Bascule Wine Bar: Bridging The Beer And Cocktail Gap In Chicago
By John Lenart in Food on Dec 19, 2014 8:00PM
Credit: Bascule's Facebook Page
One of the most anticipated openings of 2014 will squeak in just under the wire. Bascule Wine Bar (1421 W. Taylor Street), the new wine bar from 2013 Jean Banchet Best Sommelier Award winner Jason Prah, Eno Wine Room Sommelier Scott Harney and Chef Mike Burkauskas, is slated to open on Dec. 29 with Opentable reservations first available for Jan. 3, 2015.
While the name Bascule sounds European (it has French roots), it is a word that is important to Chicago too. Bascule is the name of the style of drawbridge that crosses the Chicago River all around downtown. But to Prah, Bascule is something more. “For us, philosophically speaking, it's that idea of bridges, going from one place to another. So it's a bridge between old world and new world wines, also different cuisines. Ultimately it allows us to do whatever we'd like.”

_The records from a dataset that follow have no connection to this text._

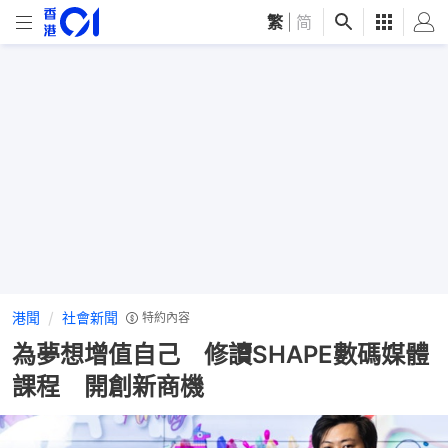
繁
|
简
港聞
社會新聞
特約內容
為夢想增值自己 修讀SHAPE數碼媒體
課程 開創新商機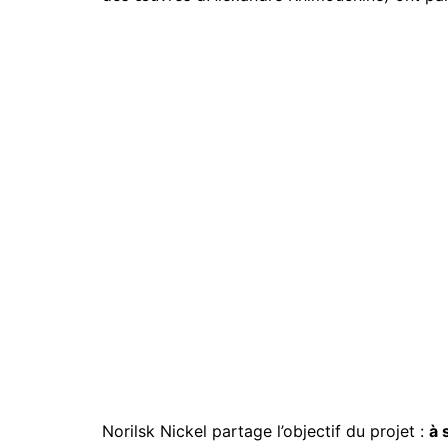
Norilsk Nickel partage l’objectif du projet :
à 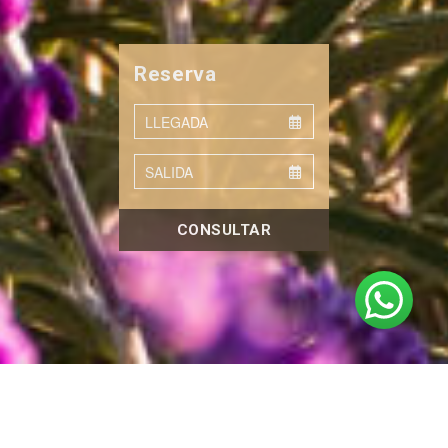
Reserva
CONSULTAR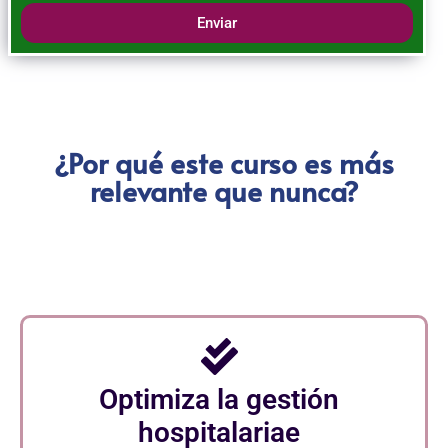
Enviar
¿Por qué este curso es más
relevante que nunca?
Optimiza la gestión
hospitalariae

The wine list at Bascule will be very personal to Prah. “I want wines that are important to me. From places I love, with history. I want wine to be a big focus here, and not only to be educational but affordable,” Prah says. There will be 15 to 20 wines by the glass ranging in price from $6 up to $20. Six of these will be on tap.
The bottle list will be 50 to 75 wines deep, ranging in price from $20 up to about $100 per bottle. In order to provide great value on the bottle list, Prah will take a less is more strategy. “As the wines get more expensive at wholesale, my cost, I'll start lowering the markup.” Also, if you spot a bottle on the list you’d really like to try, but don’t want to purchase the entire bottle, Bascule will offer you a chance to try these wines as well. “We are also willing to pour any bottle on the list under $100 by the glass as long as the guests commit to two glasses from that bottle,” Prah says.
When asked about the styles of wine the list will focus on he tells me, “we'll be old world focused with France and Italy being the primary section of the list, then fleshing that out with a more global wine experience. But for me, old world has always been where my heart is.” Bascule will also feature wines from emerging wine growing areas like Croatia and Slovenia.
“The wine list will change quite often, but as we go on we'll add some older vintages and build some vertical selections,” Prah says.
One of the tough parts of running a wine bar in Chicago today is appealing to a younger crowd who is more likely to go out for beer or cocktails. “I think younger people are being drawn to wine a little bit more. If you have interesting selections, younger people are a little more willing to take a risk.” Of course, he understands that his staff will need to be trained to handle the demands of these younger consumers who may be unfamiliar with wine. When it comes to the staff at Bascule, Prah tells me, “my staff will be very well educated in wine so there will be an easy dialog with our guests. It won't be you sort of sit down, look at the list, and maybe just order a beer because no one can tell you about the wines. And it'll be accessible with $25 or $30 bottles of wine.”
But that doesn’t mean you’ll be in remedial wine class if you are well versed in wine. “I want to bring in sort of the Michelin service mentality to a casual place. I want service here to be finessed and on point and precise and educated,” Prah says.
As an admitted glass snob, I had to ask about the glassware at Bascule. I was thrilled with the response. “We'll use four types of glasses. Champagne glasses, we'll use an all purpose glass for aromatic whites like rieslings. We'll also use a Burgundy glass, which we'll use for chardonnay, pinot noir, nebbiolo, and even white Rhones. And then of course we'll have Bordeaux glasses for the bigger style reds. I'm not a wine snob I'm a glass snob,” Prah says in agreement with my weakness for quality glasses.
Bascule will seat around 90 people. Along with bar and table seating, there will be two communal tables which Prah sees as a seating not only for larger groups but also for events. “The Sommelier table will seat 12 and the Chef's table six. After we are open for a couple months, I intend on doing a monthly series of wine classes which will include food and wine pairings based around particular regions.”
Bascule will also offer friendly hours to consumers as well as industry folks, Prah says, “if I wanted to go and have a really nice glass of wine at three in the afternoon if I'm on a day off, we plan on being open at 3 p.m. every day. Our plan initially is to serve food until 1 a.m. with a limited menu after 11 p.m. So if you're a sommelier or a waiter, this is the place to come for a really nice glass of wine or a night cap.” Hours on Sunday will be from 3 p.m. until 11 p.m.
In just a brief interview it’s obvious that Prah is passionate about bringing quality wine to people in a casual comfortable atmosphere. When I asked what he wants people to think about Bascule he tells me he’d like people to think of Bascule as “diverse, affordable, lots of value and wines with a narrative about the people who grew the grapes and made the wine.”